Solving complex algebraic equations can become much simpler with the substitution method. When you encounter an equation involving fractions with variables in the denominator, assigning a new variable might help.
In the original problem, we had the equation with terms like \( x^{-1} \) and \( x^{-2} \). By setting \( y = x^{-1} \), you convert \( x^{-2} \) into \( y^2 \). This smart step transforms the equation into a more familiar quadratic form:

• Substitute \( x^{-1} \) with \( y \).
• Change \( x^{-2} \) to \( y^2 \).

So, the equation \( 12 x^{-2}-17 x^{-1}-5=0 \) becomes \( 12y^2 - 17y - 5 = 0 \).

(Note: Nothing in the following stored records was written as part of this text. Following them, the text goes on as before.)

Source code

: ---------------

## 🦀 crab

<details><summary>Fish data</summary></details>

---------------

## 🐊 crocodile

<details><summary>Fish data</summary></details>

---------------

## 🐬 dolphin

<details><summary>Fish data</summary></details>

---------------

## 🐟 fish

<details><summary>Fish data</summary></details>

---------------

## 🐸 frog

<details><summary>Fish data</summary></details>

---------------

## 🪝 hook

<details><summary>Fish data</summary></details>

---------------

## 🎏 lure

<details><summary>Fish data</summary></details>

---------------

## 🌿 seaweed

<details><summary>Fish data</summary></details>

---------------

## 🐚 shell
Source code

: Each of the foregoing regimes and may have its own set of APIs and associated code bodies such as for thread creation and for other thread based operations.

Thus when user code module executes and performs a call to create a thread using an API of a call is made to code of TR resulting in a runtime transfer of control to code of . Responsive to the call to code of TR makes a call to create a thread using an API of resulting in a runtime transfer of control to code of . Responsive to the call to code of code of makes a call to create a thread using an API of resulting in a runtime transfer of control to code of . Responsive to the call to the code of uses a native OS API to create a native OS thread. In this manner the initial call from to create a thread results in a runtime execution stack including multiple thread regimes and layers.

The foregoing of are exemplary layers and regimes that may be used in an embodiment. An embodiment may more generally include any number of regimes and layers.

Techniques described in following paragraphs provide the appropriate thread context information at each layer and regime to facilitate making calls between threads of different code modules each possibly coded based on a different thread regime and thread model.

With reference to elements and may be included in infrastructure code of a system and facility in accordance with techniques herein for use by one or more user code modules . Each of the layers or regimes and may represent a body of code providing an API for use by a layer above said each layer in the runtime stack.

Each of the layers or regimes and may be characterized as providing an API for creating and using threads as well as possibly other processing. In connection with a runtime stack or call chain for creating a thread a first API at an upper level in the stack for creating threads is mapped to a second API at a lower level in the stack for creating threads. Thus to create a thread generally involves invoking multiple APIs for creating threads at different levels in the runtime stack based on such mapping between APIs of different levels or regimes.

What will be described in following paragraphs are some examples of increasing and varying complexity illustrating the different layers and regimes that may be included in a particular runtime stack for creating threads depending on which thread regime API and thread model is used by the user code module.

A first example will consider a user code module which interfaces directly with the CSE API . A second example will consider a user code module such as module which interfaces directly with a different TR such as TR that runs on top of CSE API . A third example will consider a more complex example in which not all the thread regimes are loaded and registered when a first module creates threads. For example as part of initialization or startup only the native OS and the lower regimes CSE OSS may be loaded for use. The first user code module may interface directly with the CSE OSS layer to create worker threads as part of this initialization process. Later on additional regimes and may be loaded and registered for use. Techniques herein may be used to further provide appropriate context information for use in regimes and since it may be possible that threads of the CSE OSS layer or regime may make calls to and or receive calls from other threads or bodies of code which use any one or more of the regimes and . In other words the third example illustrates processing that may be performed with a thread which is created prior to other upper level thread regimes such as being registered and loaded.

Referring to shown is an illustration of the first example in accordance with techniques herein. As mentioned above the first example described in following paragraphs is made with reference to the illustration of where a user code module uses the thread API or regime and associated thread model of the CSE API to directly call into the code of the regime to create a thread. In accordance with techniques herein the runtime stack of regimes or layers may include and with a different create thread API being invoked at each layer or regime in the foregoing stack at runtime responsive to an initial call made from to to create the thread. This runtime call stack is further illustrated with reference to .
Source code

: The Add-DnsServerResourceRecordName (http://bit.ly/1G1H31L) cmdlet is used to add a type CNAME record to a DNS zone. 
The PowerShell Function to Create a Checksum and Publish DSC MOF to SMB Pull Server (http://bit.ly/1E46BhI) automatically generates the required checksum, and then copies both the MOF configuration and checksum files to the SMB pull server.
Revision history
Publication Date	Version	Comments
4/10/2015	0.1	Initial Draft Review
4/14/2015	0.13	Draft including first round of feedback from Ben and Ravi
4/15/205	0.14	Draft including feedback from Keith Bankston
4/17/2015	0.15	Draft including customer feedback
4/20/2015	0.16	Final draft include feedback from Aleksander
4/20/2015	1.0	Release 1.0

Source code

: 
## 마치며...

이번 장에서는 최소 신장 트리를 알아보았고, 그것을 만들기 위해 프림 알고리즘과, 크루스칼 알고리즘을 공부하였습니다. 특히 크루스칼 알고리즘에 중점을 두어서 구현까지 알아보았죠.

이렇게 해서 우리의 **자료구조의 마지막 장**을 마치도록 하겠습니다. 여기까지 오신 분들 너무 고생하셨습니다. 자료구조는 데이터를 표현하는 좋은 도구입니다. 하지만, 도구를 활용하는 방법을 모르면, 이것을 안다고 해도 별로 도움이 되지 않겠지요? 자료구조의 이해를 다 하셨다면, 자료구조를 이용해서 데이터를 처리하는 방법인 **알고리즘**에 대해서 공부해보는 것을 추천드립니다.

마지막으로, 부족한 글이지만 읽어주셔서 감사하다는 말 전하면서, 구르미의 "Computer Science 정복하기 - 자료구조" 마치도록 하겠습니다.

This makes the problem easier to approach using quadratic methods.

The discriminant in a quadratic equation gives crucial information about the nature of the roots. For any quadratic equation in the form \( ax^2 + bx + c = 0 \):

• The formula to find the discriminant is \( b^2 - 4ac \).

This value tells us whether there are two real solutions, one real solution, or complex solutions to the equation.

• A positive discriminant means two distinct real roots.
• Zero indicates exactly one real root (also known as a repeated root).
• A negative discriminant results in complex roots.

In our exercise, when calculating the discriminant for \( 12y^2 - 17y - 5 = 0 \):

• \( b^2 = 289 \)
• \( 4ac = -240 \)
• Discriminant \( = 289 + 240 = 529 \)

With \( 529 \) being a perfect square, the equation has two real and distinct roots.

The quadratic formula is your go-to tool for solving any quadratic equation. It is expressed as: \[ y = \frac{-b \pm \sqrt{b^2 - 4ac}}{2a} \] This formula helps find the values of \( y \) that satisfy the equation. By plugging in the values of \( a \), \( b \), and \( c \), you can find the solutions.
In our problem:

• \( a = 12 \)
• \( b = -17 \)
• \( c = -5 \)

Applying these into the formula, you have:

• \( y = \frac{17 \pm 23}{24} \)

The solutions are:

• \( y_1 = \frac{5}{3} \) and \( y_2 = -\frac{1}{4} \)

Finally, revert back using substitution. For each solution of \( y \), swap back to the original variable \( x \) using \( y = x^{-1} \). This gives the final solutions:

• If \( y_1 = \frac{5}{3} \), \( x_1 = \frac{3}{5} \)
• If \( y_2 = -\frac{1}{4} \), \( x_2 = -4 \)

Thus, helping you solve the original equation proficiently.